Theatre Review: Spark, Skill & Intrigue – Blonde Poison

This work ignites a spark that makes you want more... it's mesmerising. It also asks a loaded question, writes LESLEY STONES.

When a play makes you go away and read up about the subject, it’s either done a dismal job of telling the story or it’s introduced something so fascinating that you’re eager to find out more.

Since Blonde Poison puts Fiona Ramsay on the stage in a play by South African Gail Louw, it’s the spark, skill and intrigue that inspire you to investigate.

Louw is proving a genius at taking one woman’s story and delivering a mesmerising piece of theatre. Admittedly she’s choosing her subjects well. Last year Ramsay took the role of Marlene Dietrich in Miss Dietrich Regrets. Now she’s playing Stella Goldschlag, another striking, lusty blonde German, but one with a chilling story.

Goldschlag was a “catcher” for the Nazis, a Jew who saved herself by betraying others for a living. Technically she was a collaborator under duress. But together with her husband she became most successful catcher in Berlin, paid for each Jew she betrayed.

There are a few minor artistic deviations from the historical facts, and the result is theatrical perfection.

Ramsay is superb, easily lulling us into thinking we’re watching the woman herself, and with a perfect Jewish-German accent that never falters.

We see her age from a vivacious pretty girl into an old woman, slightly bitter and warped and a touch delusional. She sees herself as a misjudged woman who took the only option to save her parents. And herself, of course.

She’s a kettle of contradictions, a damaged prima donna wanting it all her own way; haunted by guilty accusations, but convinced that she’s the victim.

She didn’t steal, she says angrily, brushing away such insulting accusations with the twisted morals of someone who lived through horror and survived by unleashing their own. It’s a highly personal story, yet universally loaded by the question of how far any of us would go to save ourselves.

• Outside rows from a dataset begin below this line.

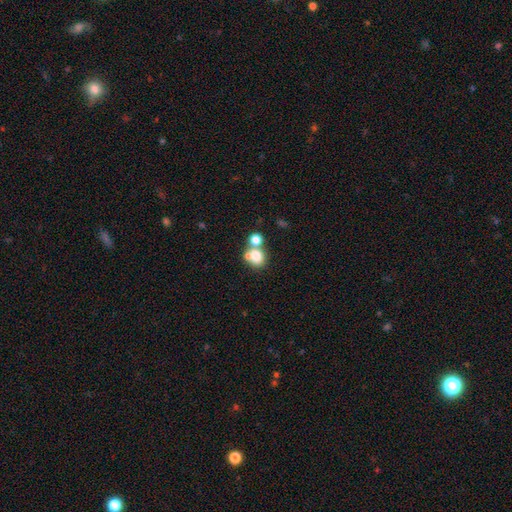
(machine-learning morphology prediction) Smooth or featured?
  - smooth: 74% *
  - featured or disk: 13%
  - star or artifact: 12%
How rounded?
  - round: 63% *
  - in between: 36%
  - cigar-shaped: 1%
Merging?
  - merger: 47% *
  - none: 40%
  - minor disturbance: 8%
  - major disturbance: 5%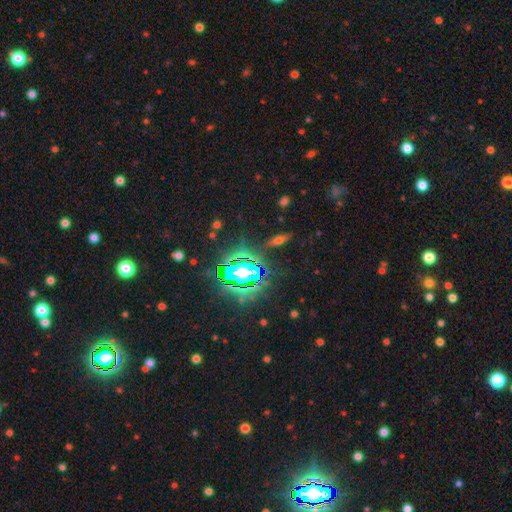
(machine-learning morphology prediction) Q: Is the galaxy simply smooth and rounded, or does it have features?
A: star or artifact — 83%.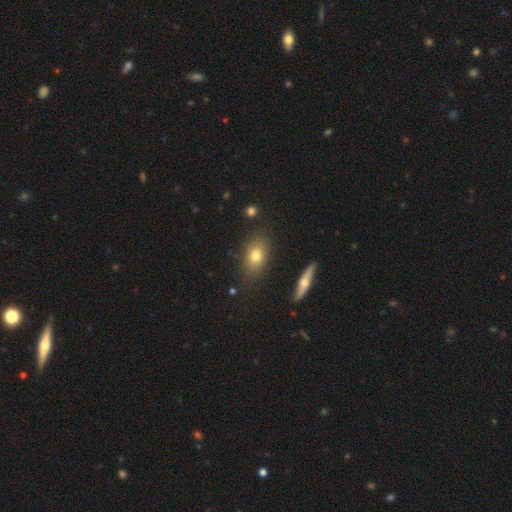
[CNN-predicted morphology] A smooth galaxy with no disk features (73%) that is in between round and cigar-shaped (76%). Merging: none (82%).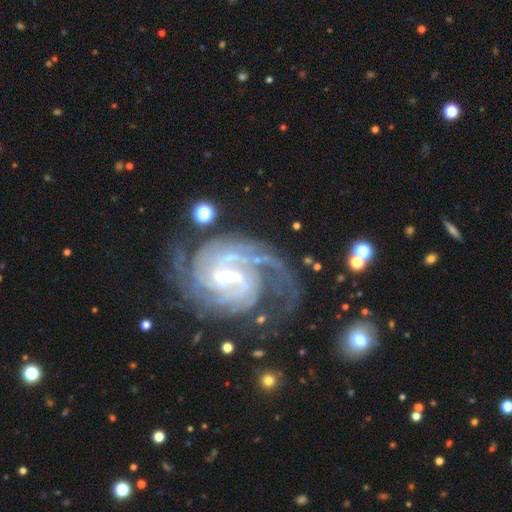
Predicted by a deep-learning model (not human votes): This appears to be a featured or disk galaxy (91%) with a weak bar (48%), 3 (24%) tight (65%) spiral arms (98%) and a small central bulge (64%). Merging: none (66%).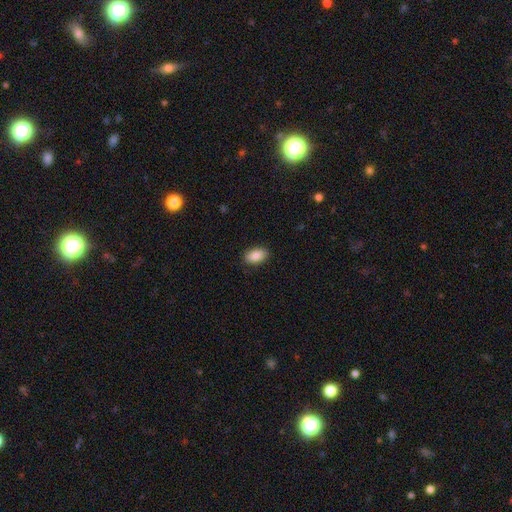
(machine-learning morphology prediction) A smooth galaxy with no disk features (90%) that is in between round and cigar-shaped (93%). Merging: none (89%).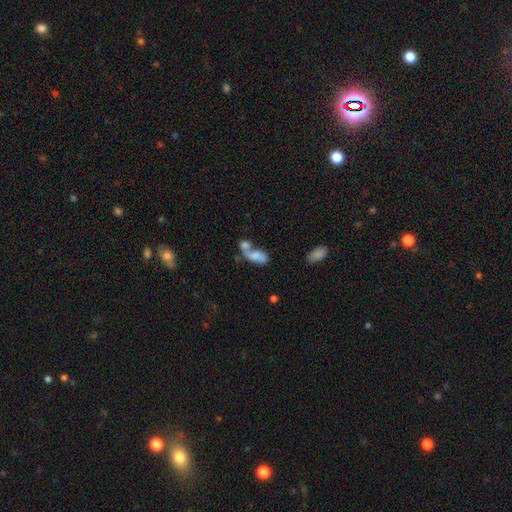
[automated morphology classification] This appears to be a smooth galaxy with no disk features (67%) that is in between round and cigar-shaped (86%). Merging: merger (63%).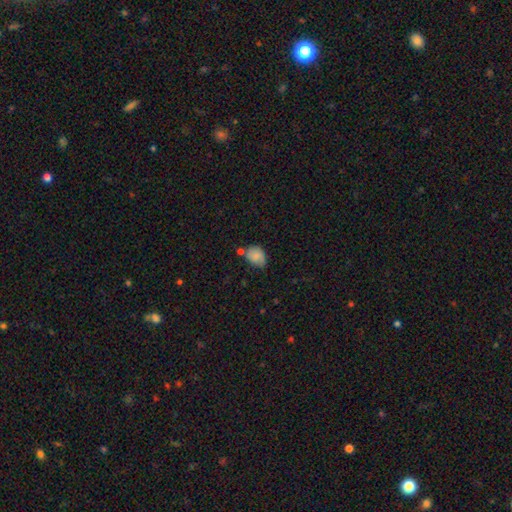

The play opens with the elderly woman waiting for a journalist she’s reluctantly agreed to meet. That part is played by the voice of James Alexander (actually playing Peter Wyden, who published her biography in 1992).

I find the American accent smarmily grating, but that’s a small irritation in this marvelous show.

The set is excellent, with her neat apartment on one side. The other half is where the story of her previous life unfolds, in a space that serves as a jail or a Berlin street. The place where horror happened, just a step away.

Tight and thoughtful direction by Janna Ramos-Violante combines with the sound effects and lighting by Alex Farmer to create stylish artistic moments that emphasise the drama.

The character insists she turned traitor to save her parents from being sent to a concentration camp. But when the Nazis lied, as Nazis do, and her parents were deported, her work continued.

Just as you find yourself sympathising, Ramsay delivers vicious flashes revealing how she reveled in the freedom and the power. She boasts how her brilliant memory for faces let her point out a blonde Jew wearing a Young Nazi outfit.

How can you really know what you would do to stay alive until you are really asked?” she says. “I know now the answer for most of us is anything.”

Perhaps if we see such powerful plays and rekindle the horror, we can avoid having to make such choices ourselves. DM

Blonde Poison runs at Sandton’s Auto & General Theatre on the Square until February 4. Tickets from Computicket.